--- ARBEITSANWEISUNGEN ---
a – Nenne alle Namen von Orten, Personen, Einrichtungen und Medien, die im Textauszug zu Corona-Maßnahmen in Hamburger Einrichtungen vorkommen, in der Reihenfolge ihres ersten Auftretens.
b – Führe den Textauszug zu Corona-Maßnahmen in Hamburger Einrichtungen im Anschluss an dessen letzten Satz weiter.

::: VORLIEGENDER TEXTAUSZUG :::

In Hamburg reagieren einige Einrichtungen auf die drohende Ausbreitung des Coronaviruses bereits mit der gleichen Maßnahme, wie sie in Bayern schon Vorschrift ist. "Wir schränken Besuche komplett ein und verzichten auf Veranstaltungen", sagt Thomas Fischer, Einrichtungsleiter bei Dorea Familie in Hamburg-Rahlstedt, t-online.de. Die Einrichtung stehe in engem Kontakt mit den Angehörigen. Außerdem seien die Hygienemaßnahmen verschärft worden. Dazu gehöre die Anpassung von internen Abläufen. Mehrmals täglich würden nun auch Handgriffe und Türklinken desinfiziert werden.

::: QUELLENANGABEN :::

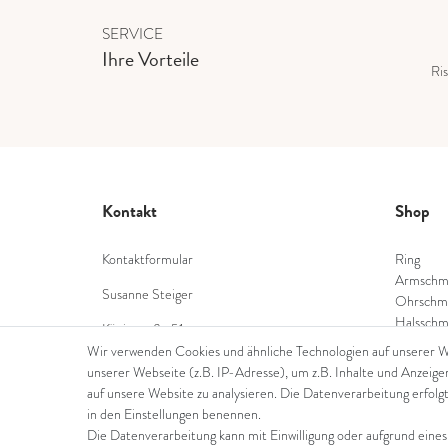
SERVICE
Ihre Vorteile
Ris
Kontakt
Shop
Kontaktformular
Ring
Armschm
Susanne Steiger
Ohrschm
Halsschm
Königstraße 51
Diamant
53332 Bornheim
Wir verwenden Cookies und ähnliche Technologien auf unserer 
Farbstei
unserer Webseite (z.B. IP-Adresse), um z.B. Inhalte und Anzeige
Tel.: 022229397468
Perlensc
auf unsere Website zu analysieren. Die Datenverarbeitung erfolgt
in den Einstellungen benennen.
E-Mail: info@steiger-gold.com
Die Datenverarbeitung kann mit Einwilligung oder aufgrund eines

:::

--- LÖSUNGSÜBERSICHT ---
a – Hamburg, Bayern, Thomas Fischer, Dorea Familie, Hamburg-Rahlstedt, t-online.de

b –
Manche Hygieneregeln in Einrichtungen leichter umsetzbar

Der Bundesverband der Arbeiter Wohlfahrt (AWO) sagte gegenüber t-online.de, dass es grundsätzlich Regeln und Notfallpläne zum Thema Infektionsschutz und Hygiene gebe, die nun an das Coronavirus angepasst werden. "Die Anpassungen der Maßnahmen beziehen sich beispielsweise auf die Inkubationszeit des Coronaviruses, das sich von anderen Infektionskrankheiten unterscheidet", sagte ein AWO-Sprecher. Man dürfe in der Debatte um die Sicherheit von älteren Menschen aber nicht vergessen: Ältere, pflegebedürftige Menschen würden immer eine besondere Risikogruppe hinsichtlich Infektionskrankheiten darstellen. Deshalb seien Pflegeeinrichtungen diesbezüglich auch sensibilisiert und geschult. "Tatsächlich lassen sich manche Rahmenbedingen des Infektionsschutzes in Pflegeeinrichtungen leichter umsetzen und kontrollieren als bei allein lebenden älteren Menschen zuhause", sagte er. Das sei auch der Grund, weshalb Menschen im Pflegeheim zwar gefährdet, aber nicht stärker gefährdet seien, als die vergleichbare Gruppe älterer Menschen zuhause.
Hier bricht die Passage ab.